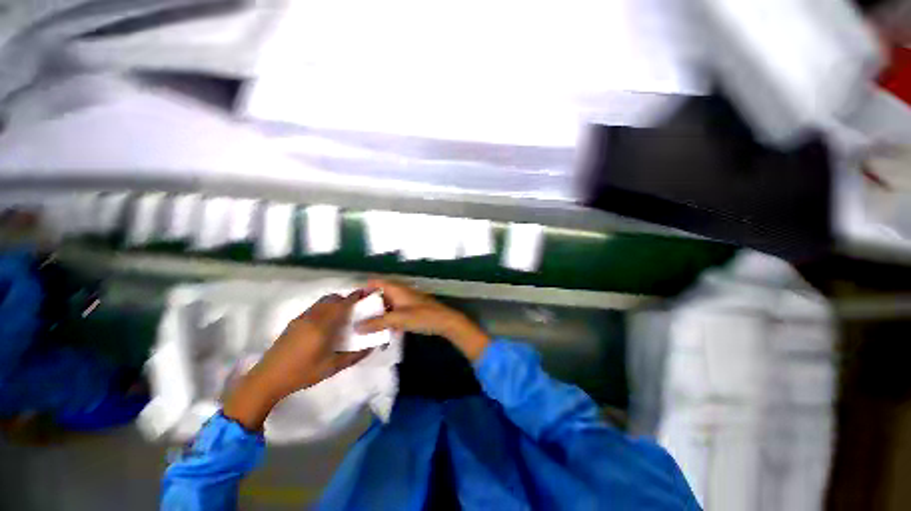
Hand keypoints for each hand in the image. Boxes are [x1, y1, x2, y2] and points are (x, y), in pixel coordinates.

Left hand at [223, 292, 370, 430]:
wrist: (268, 379)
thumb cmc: (303, 373)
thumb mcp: (333, 367)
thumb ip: (355, 356)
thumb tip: (372, 346)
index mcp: (323, 326)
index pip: (342, 304)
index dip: (355, 297)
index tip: (365, 294)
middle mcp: (312, 317)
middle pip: (332, 298)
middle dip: (345, 298)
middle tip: (355, 307)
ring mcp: (301, 318)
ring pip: (322, 302)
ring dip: (334, 302)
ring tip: (342, 314)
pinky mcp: (294, 322)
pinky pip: (314, 307)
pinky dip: (324, 307)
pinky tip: (326, 322)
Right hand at [355, 279, 490, 360]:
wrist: (445, 321)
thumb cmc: (422, 316)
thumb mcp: (398, 319)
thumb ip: (377, 323)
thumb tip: (356, 327)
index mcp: (397, 289)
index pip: (376, 282)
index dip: (363, 288)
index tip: (351, 301)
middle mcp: (401, 292)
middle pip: (381, 294)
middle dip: (369, 304)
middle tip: (355, 316)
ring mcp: (407, 301)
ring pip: (388, 305)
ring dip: (379, 314)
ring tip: (366, 326)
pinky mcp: (411, 310)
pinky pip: (395, 312)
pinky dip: (389, 320)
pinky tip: (385, 333)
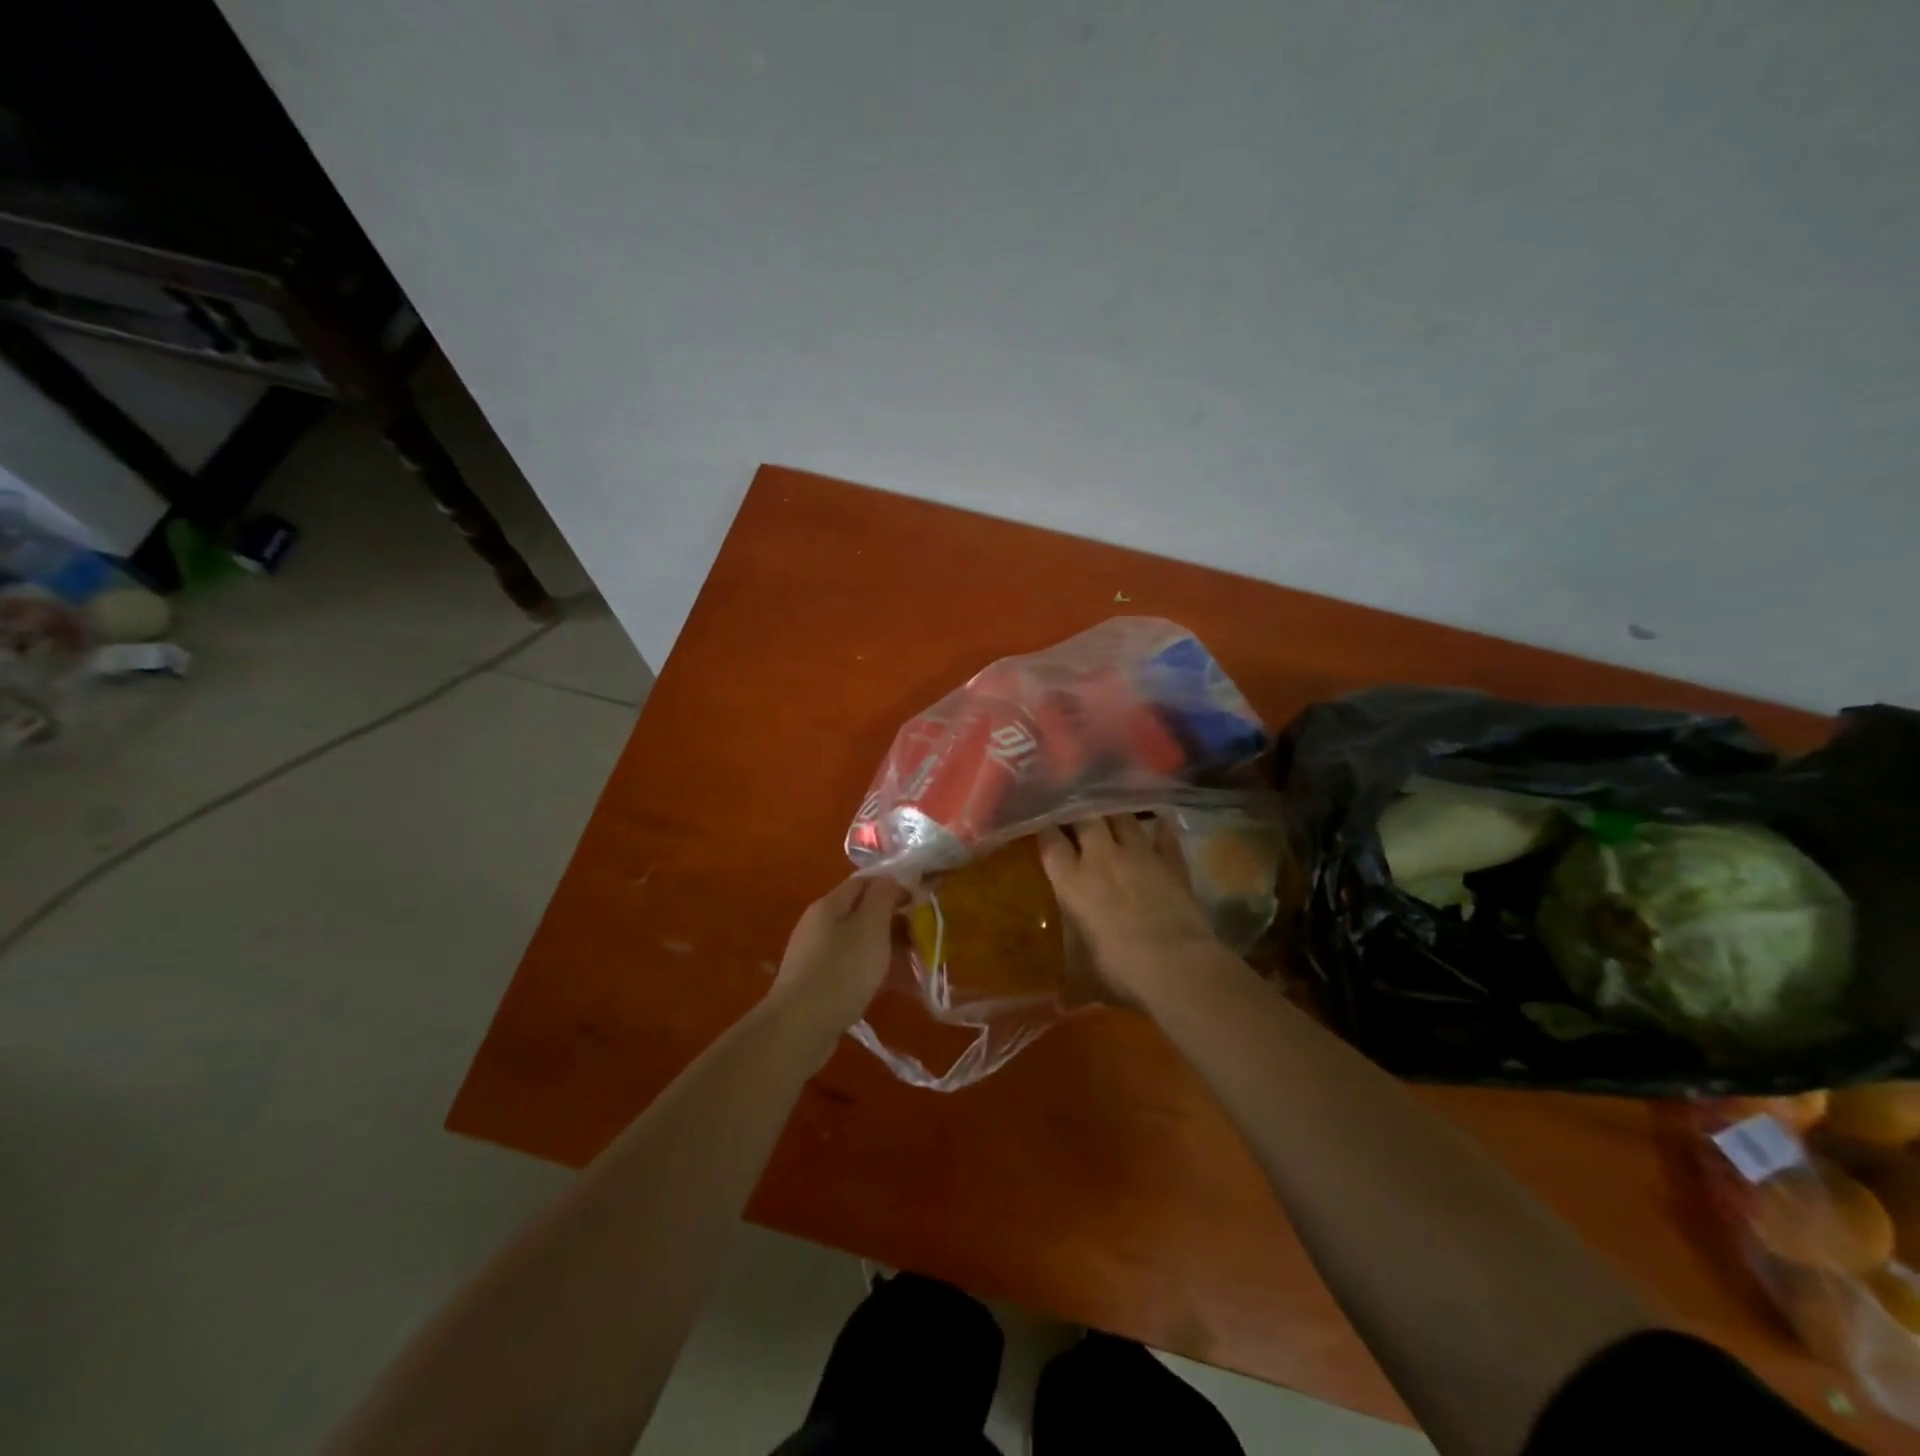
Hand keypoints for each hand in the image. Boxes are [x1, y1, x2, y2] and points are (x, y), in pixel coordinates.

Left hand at [766, 876, 906, 1035]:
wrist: (799, 1027)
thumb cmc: (841, 971)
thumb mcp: (870, 926)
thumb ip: (883, 897)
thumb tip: (892, 882)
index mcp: (829, 905)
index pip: (866, 882)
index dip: (895, 887)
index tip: (921, 903)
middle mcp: (819, 924)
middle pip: (862, 912)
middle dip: (894, 921)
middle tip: (922, 938)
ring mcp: (816, 955)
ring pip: (860, 942)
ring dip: (888, 948)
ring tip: (915, 965)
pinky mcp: (817, 983)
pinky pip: (852, 967)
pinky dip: (875, 970)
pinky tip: (893, 986)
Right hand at [1039, 814, 1223, 1002]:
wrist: (1176, 965)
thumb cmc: (1119, 970)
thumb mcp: (1085, 978)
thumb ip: (1071, 982)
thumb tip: (1059, 1004)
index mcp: (1071, 880)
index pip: (1050, 841)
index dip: (1044, 828)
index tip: (1040, 821)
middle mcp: (1101, 857)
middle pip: (1085, 816)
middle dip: (1077, 809)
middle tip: (1074, 808)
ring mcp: (1139, 854)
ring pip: (1122, 817)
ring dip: (1114, 811)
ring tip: (1109, 806)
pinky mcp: (1172, 860)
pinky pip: (1164, 833)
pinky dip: (1160, 826)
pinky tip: (1158, 820)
- - -
_Task prompt_
Starting at the top of the listing above, reproduce each line up to and including the one with "ring pip: (322, 302)"; omit the pictures.

_Task result_
Hand keypoints for each hand in the image. Boxes are [x1, y1, x2, y2] and points are (x, y), in pixel coordinates.

Left hand at [223, 292, 370, 430]:
wrist: (268, 379)
thumb cmc: (303, 373)
thumb mcp: (333, 367)
thumb ip: (355, 356)
thumb tip: (372, 346)
index mcp: (323, 326)
index pip: (342, 304)
index dip: (355, 297)
index tip: (365, 294)
middle mcp: (312, 317)
middle pip: (332, 298)
middle dip: (345, 298)
middle tip: (355, 307)
ring mcp: (301, 318)
ring pip: (322, 302)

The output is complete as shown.